*** Opening of GIVEN RECORDS ***
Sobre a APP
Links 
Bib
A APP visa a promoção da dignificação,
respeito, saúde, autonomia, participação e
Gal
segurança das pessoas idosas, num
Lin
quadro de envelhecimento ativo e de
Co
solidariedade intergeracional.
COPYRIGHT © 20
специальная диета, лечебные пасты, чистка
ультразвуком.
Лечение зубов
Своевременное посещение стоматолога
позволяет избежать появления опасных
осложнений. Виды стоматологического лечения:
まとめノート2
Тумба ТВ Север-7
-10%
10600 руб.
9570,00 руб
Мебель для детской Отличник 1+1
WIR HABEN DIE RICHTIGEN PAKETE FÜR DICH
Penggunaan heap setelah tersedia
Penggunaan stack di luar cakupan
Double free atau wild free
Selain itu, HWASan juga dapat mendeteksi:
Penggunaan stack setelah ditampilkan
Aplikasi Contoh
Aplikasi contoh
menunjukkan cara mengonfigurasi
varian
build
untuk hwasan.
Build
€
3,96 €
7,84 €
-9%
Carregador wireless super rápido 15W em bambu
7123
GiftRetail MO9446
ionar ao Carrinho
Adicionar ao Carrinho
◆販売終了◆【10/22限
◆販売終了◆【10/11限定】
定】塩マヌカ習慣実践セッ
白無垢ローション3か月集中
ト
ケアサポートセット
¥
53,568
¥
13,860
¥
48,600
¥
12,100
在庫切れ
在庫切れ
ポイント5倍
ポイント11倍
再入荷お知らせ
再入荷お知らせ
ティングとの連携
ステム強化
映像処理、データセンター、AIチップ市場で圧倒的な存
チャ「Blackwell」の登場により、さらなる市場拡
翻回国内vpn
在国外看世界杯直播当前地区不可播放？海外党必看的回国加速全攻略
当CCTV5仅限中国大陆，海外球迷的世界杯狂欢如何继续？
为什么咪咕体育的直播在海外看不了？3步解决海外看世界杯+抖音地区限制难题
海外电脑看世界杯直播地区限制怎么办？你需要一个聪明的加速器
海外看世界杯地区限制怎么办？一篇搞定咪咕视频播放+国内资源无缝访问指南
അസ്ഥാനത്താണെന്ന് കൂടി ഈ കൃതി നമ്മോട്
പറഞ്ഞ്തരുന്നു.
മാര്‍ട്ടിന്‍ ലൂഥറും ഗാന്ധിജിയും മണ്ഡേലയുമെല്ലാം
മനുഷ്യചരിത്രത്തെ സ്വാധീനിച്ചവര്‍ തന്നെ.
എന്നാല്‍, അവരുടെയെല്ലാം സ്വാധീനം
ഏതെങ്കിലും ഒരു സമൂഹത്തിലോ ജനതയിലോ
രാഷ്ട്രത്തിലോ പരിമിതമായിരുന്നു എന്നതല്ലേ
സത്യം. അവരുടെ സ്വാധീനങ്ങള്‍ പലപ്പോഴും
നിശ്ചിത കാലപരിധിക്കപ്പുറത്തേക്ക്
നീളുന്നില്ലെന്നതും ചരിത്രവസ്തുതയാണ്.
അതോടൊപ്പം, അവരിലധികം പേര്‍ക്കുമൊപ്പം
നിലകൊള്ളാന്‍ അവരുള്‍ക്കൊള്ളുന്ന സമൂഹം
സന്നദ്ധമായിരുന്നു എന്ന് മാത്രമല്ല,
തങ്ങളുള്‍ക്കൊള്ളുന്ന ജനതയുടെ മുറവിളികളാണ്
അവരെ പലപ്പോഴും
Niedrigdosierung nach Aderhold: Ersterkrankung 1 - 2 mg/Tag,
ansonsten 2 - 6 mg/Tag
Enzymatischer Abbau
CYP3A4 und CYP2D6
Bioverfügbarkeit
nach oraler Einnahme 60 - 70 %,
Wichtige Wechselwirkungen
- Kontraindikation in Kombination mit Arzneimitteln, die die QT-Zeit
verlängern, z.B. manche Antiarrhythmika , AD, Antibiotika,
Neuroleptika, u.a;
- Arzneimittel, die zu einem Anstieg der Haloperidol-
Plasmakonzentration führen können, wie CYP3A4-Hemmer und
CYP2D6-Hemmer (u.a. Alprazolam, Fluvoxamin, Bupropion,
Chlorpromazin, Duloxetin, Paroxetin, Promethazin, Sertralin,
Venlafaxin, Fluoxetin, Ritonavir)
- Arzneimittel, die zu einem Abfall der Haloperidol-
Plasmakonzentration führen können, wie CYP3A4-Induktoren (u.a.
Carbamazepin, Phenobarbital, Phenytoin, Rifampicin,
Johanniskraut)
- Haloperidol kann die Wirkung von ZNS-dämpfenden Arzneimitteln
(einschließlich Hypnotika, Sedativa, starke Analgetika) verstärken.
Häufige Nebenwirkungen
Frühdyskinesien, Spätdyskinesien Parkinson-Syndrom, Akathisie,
*** Close of GIVEN RECORDS ***
> _ASSIGNMENT_
Each record above has to be repeated word for word.

> _RESPONSE AREA_
Sobre a APP
Links 
Bib
A APP visa a promoção da dignificação,
respeito, saúde, autonomia, participação e
Gal
segurança das pessoas idosas, num
Lin
quadro de envelhecimento ativo e de
Co
solidariedade intergeracional.
COPYRIGHT © 20
специальная диета, лечебные пасты, чистка
ультразвуком.
Лечение зубов
Своевременное посещение стоматолога
позволяет избежать появления опасных
осложнений. Виды стоматологического лечения:
まとめノート2
Тумба ТВ Север-7
-10%
10600 руб.
9570,00 руб
Мебель для детской Отличник 1+1
WIR HABEN DIE RICHTIGEN PAKETE FÜR DICH
Penggunaan heap setelah tersedia
Penggunaan stack di luar cakupan
Double free atau wild free
Selain itu, HWASan juga dapat mendeteksi:
Penggunaan stack setelah ditampilkan
Aplikasi Contoh
Aplikasi contoh
menunjukkan cara mengonfigurasi
varian
build
untuk hwasan.
Build
€
3,96 €
7,84 €
-9%
Carregador wireless super rápido 15W em bambu
7123
GiftRetail MO9446
ionar ao Carrinho
Adicionar ao Carrinho
◆販売終了◆【10/22限
◆販売終了◆【10/11限定】
定】塩マヌカ習慣実践セッ
白無垢ローション3か月集中
ト
ケアサポートセット
¥
53,568
¥
13,860
¥
48,600
¥
12,100
在庫切れ
在庫切れ
ポイント5倍
ポイント11倍
再入荷お知らせ
再入荷お知らせ
ティングとの連携
ステム強化
映像処理、データセンター、AIチップ市場で圧倒的な存
チャ「Blackwell」の登場により、さらなる市場拡
翻回国内vpn
在国外看世界杯直播当前地区不可播放？海外党必看的回国加速全攻略
当CCTV5仅限中国大陆，海外球迷的世界杯狂欢如何继续？
为什么咪咕体育的直播在海外看不了？3步解决海外看世界杯+抖音地区限制难题
海外电脑看世界杯直播地区限制怎么办？你需要一个聪明的加速器
海外看世界杯地区限制怎么办？一篇搞定咪咕视频播放+国内资源无缝访问指南
അസ്ഥാനത്താണെന്ന് കൂടി ഈ കൃതി നമ്മോട്
പറഞ്ഞ്തരുന്നു.
മാര്‍ട്ടിന്‍ ലൂഥറും ഗാന്ധിജിയും മണ്ഡേലയുമെല്ലാം
മനുഷ്യചരിത്രത്തെ സ്വാധീനിച്ചവര്‍ തന്നെ.
എന്നാല്‍, അവരുടെയെല്ലാം സ്വാധീനം
ഏതെങ്കിലും ഒരു സമൂഹത്തിലോ ജനതയിലോ
രാഷ്ട്രത്തിലോ പരിമിതമായിരുന്നു എന്നതല്ലേ
സത്യം. അവരുടെ സ്വാധീനങ്ങള്‍ പലപ്പോഴും
നിശ്ചിത കാലപരിധിക്കപ്പുറത്തേക്ക്
നീളുന്നില്ലെന്നതും ചരിത്രവസ്തുതയാണ്.
അതോടൊപ്പം, അവരിലധികം പേര്‍ക്കുമൊപ്പം
നിലകൊള്ളാന്‍ അവരുള്‍ക്കൊള്ളുന്ന സമൂഹം
സന്നദ്ധമായിരുന്നു എന്ന് മാത്രമല്ല,
തങ്ങളുള്‍ക്കൊള്ളുന്ന ജനതയുടെ മുറവിളികളാണ്
അവരെ പലപ്പോഴും
Niedrigdosierung nach Aderhold: Ersterkrankung 1 - 2 mg/Tag,
ansonsten 2 - 6 mg/Tag
Enzymatischer Abbau
CYP3A4 und CYP2D6
Bioverfügbarkeit
nach oraler Einnahme 60 - 70 %,
Wichtige Wechselwirkungen
- Kontraindikation in Kombination mit Arzneimitteln, die die QT-Zeit
verlängern, z.B. manche Antiarrhythmika , AD, Antibiotika,
Neuroleptika, u.a;
- Arzneimittel, die zu einem Anstieg der Haloperidol-
Plasmakonzentration führen können, wie CYP3A4-Hemmer und
CYP2D6-Hemmer (u.a. Alprazolam, Fluvoxamin, Bupropion,
Chlorpromazin, Duloxetin, Paroxetin, Promethazin, Sertralin,
Venlafaxin, Fluoxetin, Ritonavir)
- Arzneimittel, die zu einem Abfall der Haloperidol-
Plasmakonzentration führen können, wie CYP3A4-Induktoren (u.a.
Carbamazepin, Phenobarbital, Phenytoin, Rifampicin,
Johanniskraut)
- Haloperidol kann die Wirkung von ZNS-dämpfenden Arzneimitteln
(einschließlich Hypnotika, Sedativa, starke Analgetika) verstärken.
Häufige Nebenwirkungen
Frühdyskinesien, Spätdyskinesien Parkinson-Syndrom, Akathisie,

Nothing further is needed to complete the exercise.